Manu Gaur

Hi, I'm a researcher at CVIT, IIIT-H working with Dr. Makarand Tapaswi and Dr. Yuki Asano. I recently graduated from Delhi Technological University with a major in Applied Physics. I am originally from New Delhi, India.

In my final semester, I was fortunate to intern as an Applied Scientist at Amazon's International Machine Learning team, where I worked on GNNs and self-supervised learning for modeling aesthetic compatibility amongst apparel. During my undergraduate studies, I also worked on label-efficient learning for Autism Spectrum classification at the University of Technology, Sydney.

Email  /  CV  /  Twitter  /  Google Scholar  /  Github

profile photo

Research

I am interested in self-supervised learning, multimodal models, generative modelling and reinforcement learning. My long-term goal is to advance perception and reasoning in next-generation AI systems with limited human supervision.

PontTuset Detect, Describe, Discriminate: Moving Beyond VQA for MLLM Evaluation
Manu Gaur, Darshan Singh, Makarand Tapaswi,
ECCV EVAL-FoMo Workshop, 2024

Given a highly similar image pair, it is easier for an MLLM to identify fine-grained visual differences during VQA evaluation than to independently detect and describe such differences. With such image pairs, we introduce the D3 benchmark. We use self-retrieval within D3 to do whitebox evaluation of MLLMs, revealing that current models struggle to independently discern fine-grained visual differences, with open-source models failing to outperform random guess.

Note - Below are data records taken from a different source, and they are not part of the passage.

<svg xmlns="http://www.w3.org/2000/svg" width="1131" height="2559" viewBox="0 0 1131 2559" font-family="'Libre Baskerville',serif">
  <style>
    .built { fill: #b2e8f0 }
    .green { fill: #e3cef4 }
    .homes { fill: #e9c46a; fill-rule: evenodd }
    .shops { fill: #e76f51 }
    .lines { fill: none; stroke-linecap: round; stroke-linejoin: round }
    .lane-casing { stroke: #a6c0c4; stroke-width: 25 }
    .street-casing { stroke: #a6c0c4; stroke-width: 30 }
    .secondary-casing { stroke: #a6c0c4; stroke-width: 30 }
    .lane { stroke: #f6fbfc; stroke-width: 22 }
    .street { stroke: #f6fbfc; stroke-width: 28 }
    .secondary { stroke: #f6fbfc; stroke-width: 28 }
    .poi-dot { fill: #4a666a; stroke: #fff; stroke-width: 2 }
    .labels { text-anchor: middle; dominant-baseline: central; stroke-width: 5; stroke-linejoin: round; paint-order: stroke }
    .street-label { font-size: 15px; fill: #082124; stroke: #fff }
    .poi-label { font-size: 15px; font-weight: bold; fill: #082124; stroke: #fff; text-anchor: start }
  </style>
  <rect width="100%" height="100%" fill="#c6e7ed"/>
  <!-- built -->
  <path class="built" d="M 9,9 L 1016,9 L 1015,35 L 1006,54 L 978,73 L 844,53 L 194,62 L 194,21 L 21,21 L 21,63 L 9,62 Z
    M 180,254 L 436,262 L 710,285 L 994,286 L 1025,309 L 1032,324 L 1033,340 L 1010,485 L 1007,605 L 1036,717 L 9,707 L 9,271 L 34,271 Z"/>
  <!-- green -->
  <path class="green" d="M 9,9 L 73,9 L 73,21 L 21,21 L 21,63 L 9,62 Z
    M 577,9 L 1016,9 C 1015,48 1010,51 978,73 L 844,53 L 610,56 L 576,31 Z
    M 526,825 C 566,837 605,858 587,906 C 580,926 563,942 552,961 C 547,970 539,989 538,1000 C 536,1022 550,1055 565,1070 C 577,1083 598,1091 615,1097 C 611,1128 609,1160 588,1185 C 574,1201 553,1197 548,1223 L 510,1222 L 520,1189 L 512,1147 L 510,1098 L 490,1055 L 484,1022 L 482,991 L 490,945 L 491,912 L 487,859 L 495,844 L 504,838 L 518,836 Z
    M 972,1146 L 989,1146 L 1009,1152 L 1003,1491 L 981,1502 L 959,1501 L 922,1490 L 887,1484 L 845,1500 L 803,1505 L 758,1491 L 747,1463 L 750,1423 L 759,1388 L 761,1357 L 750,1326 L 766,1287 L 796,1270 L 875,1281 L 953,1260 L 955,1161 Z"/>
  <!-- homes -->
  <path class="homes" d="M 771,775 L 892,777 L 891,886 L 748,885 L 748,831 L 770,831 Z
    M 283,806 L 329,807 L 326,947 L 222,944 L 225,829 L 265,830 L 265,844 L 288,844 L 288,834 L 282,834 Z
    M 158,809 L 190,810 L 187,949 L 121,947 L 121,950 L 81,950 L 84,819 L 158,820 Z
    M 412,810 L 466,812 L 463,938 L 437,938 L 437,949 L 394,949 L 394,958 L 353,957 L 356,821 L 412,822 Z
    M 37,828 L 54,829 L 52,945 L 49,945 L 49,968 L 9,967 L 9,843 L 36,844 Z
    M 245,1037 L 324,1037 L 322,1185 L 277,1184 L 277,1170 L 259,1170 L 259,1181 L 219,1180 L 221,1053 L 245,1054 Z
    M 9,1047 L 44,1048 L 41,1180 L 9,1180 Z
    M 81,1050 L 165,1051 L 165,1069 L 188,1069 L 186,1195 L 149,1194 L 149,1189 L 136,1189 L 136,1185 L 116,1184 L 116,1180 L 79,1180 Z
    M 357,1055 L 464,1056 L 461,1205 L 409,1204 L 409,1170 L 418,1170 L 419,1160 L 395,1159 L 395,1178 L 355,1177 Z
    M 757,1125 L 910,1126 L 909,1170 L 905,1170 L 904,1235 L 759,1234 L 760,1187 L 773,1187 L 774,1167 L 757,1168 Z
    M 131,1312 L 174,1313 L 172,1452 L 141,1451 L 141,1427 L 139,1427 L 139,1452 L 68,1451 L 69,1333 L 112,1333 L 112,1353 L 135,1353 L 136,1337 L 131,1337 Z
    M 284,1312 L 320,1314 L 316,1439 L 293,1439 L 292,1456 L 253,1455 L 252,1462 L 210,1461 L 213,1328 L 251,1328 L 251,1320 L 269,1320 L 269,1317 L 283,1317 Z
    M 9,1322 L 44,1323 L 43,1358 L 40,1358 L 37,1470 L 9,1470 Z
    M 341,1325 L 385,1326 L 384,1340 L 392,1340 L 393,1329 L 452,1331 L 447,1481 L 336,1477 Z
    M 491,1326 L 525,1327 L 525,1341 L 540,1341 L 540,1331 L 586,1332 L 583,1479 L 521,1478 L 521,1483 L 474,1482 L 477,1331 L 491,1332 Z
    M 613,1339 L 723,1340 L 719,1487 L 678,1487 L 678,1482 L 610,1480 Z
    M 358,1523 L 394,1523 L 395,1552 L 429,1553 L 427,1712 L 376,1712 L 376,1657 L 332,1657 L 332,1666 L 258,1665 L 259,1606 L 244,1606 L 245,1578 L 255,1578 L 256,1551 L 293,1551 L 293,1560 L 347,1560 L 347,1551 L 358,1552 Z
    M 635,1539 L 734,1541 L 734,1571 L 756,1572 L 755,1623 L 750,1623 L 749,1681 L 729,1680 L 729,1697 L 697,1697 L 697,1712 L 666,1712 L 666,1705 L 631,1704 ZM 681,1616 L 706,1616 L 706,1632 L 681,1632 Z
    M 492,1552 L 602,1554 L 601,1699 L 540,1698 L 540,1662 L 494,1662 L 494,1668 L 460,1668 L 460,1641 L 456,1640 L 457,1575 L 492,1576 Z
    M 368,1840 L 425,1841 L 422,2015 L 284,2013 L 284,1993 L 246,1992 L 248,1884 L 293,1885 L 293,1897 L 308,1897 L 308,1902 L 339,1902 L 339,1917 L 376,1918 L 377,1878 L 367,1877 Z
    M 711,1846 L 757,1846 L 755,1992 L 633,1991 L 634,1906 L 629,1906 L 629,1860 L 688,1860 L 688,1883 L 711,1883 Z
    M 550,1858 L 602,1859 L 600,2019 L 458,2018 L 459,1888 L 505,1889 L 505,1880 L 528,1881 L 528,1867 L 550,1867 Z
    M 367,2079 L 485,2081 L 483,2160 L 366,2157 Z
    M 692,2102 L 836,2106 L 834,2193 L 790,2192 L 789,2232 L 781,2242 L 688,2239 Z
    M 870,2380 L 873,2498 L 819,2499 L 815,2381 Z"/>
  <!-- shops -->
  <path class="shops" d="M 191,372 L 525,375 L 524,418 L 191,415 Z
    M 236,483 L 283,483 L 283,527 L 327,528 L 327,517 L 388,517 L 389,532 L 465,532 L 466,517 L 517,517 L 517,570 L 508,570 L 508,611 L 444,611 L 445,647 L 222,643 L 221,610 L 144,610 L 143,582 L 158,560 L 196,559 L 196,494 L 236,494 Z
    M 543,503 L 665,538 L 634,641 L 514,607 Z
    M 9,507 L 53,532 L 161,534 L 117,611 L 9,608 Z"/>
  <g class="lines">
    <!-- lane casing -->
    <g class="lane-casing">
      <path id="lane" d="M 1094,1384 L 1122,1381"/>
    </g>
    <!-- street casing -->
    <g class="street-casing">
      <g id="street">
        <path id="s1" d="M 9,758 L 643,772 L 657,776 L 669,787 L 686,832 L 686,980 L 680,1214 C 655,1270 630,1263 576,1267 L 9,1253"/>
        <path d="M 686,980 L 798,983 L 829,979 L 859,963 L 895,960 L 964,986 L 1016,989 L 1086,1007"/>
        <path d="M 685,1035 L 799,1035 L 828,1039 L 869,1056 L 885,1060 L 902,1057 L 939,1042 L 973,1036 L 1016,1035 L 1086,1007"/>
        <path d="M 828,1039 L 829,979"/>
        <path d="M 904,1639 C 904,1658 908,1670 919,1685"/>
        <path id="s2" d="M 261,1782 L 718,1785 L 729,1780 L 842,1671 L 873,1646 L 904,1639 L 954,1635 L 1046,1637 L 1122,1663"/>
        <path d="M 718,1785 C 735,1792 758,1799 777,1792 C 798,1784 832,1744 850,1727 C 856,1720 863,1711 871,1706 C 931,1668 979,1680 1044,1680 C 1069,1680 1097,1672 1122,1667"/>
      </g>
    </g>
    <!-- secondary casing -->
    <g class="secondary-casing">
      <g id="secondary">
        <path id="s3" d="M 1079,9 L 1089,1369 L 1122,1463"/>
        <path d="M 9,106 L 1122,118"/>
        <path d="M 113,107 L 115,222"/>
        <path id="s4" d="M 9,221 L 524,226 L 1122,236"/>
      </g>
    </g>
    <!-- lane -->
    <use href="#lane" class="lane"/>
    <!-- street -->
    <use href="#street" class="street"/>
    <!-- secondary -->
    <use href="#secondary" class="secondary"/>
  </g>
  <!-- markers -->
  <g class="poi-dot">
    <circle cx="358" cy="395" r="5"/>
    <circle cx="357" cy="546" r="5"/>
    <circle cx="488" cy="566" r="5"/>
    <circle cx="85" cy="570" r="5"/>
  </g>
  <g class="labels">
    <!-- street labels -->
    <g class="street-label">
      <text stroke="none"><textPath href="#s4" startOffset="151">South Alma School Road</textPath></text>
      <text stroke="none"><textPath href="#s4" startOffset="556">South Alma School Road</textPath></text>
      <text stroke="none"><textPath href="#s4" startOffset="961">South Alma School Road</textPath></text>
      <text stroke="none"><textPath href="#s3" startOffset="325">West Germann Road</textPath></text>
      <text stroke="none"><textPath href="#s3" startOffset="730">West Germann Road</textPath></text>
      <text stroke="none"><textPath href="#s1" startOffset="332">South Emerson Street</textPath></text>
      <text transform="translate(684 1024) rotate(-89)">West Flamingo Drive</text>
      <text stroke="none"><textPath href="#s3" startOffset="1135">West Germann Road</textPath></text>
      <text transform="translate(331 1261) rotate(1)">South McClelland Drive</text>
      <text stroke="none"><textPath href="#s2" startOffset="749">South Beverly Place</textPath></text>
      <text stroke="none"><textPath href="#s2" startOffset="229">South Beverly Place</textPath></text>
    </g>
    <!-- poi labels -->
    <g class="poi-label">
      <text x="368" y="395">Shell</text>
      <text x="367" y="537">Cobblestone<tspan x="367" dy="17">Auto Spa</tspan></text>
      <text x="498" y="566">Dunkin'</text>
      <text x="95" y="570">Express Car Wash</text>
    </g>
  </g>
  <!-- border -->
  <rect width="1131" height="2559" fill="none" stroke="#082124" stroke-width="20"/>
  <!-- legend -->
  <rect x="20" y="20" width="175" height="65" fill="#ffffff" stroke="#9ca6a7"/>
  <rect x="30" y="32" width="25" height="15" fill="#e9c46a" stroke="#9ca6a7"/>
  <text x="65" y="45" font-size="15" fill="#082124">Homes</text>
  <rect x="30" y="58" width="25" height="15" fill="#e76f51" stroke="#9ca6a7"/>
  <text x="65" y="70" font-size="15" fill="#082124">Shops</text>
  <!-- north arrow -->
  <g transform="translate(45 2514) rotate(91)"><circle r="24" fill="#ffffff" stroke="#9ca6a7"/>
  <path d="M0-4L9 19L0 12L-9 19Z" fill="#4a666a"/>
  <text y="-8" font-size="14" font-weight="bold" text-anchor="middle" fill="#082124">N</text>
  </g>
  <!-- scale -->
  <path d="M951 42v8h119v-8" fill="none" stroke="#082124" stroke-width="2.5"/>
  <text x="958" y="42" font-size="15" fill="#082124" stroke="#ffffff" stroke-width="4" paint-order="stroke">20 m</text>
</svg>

PontTuset No Detail Left Behind: Revisiting Self-Retrieval for Fine-Grained Image Captioning
Manu Gaur, Darshan Singh, Makarand Tapaswi,
TMLR, 2024

We systematically improve captioning systems all fronts: data, training, evaluation. We introduce Visual Caption Boosting to make image captioning datasets fine-grained and design a training recipe for self-retrieval (SR) fine-tuning with REINFORCE. Jointly they enable captioners to generate more fine-grained descriptions while preserving caption faithfulness. We also introduce TrueMatch, a benchmark that uses SR to evaluate a captioner's ability to capture fine-grained visual differences. Using our training recipe, ClipCap (200M) is able to outperform state-of-the-art open-source MLLMs on TrueMatch while also being SoTA on Image-CoDe.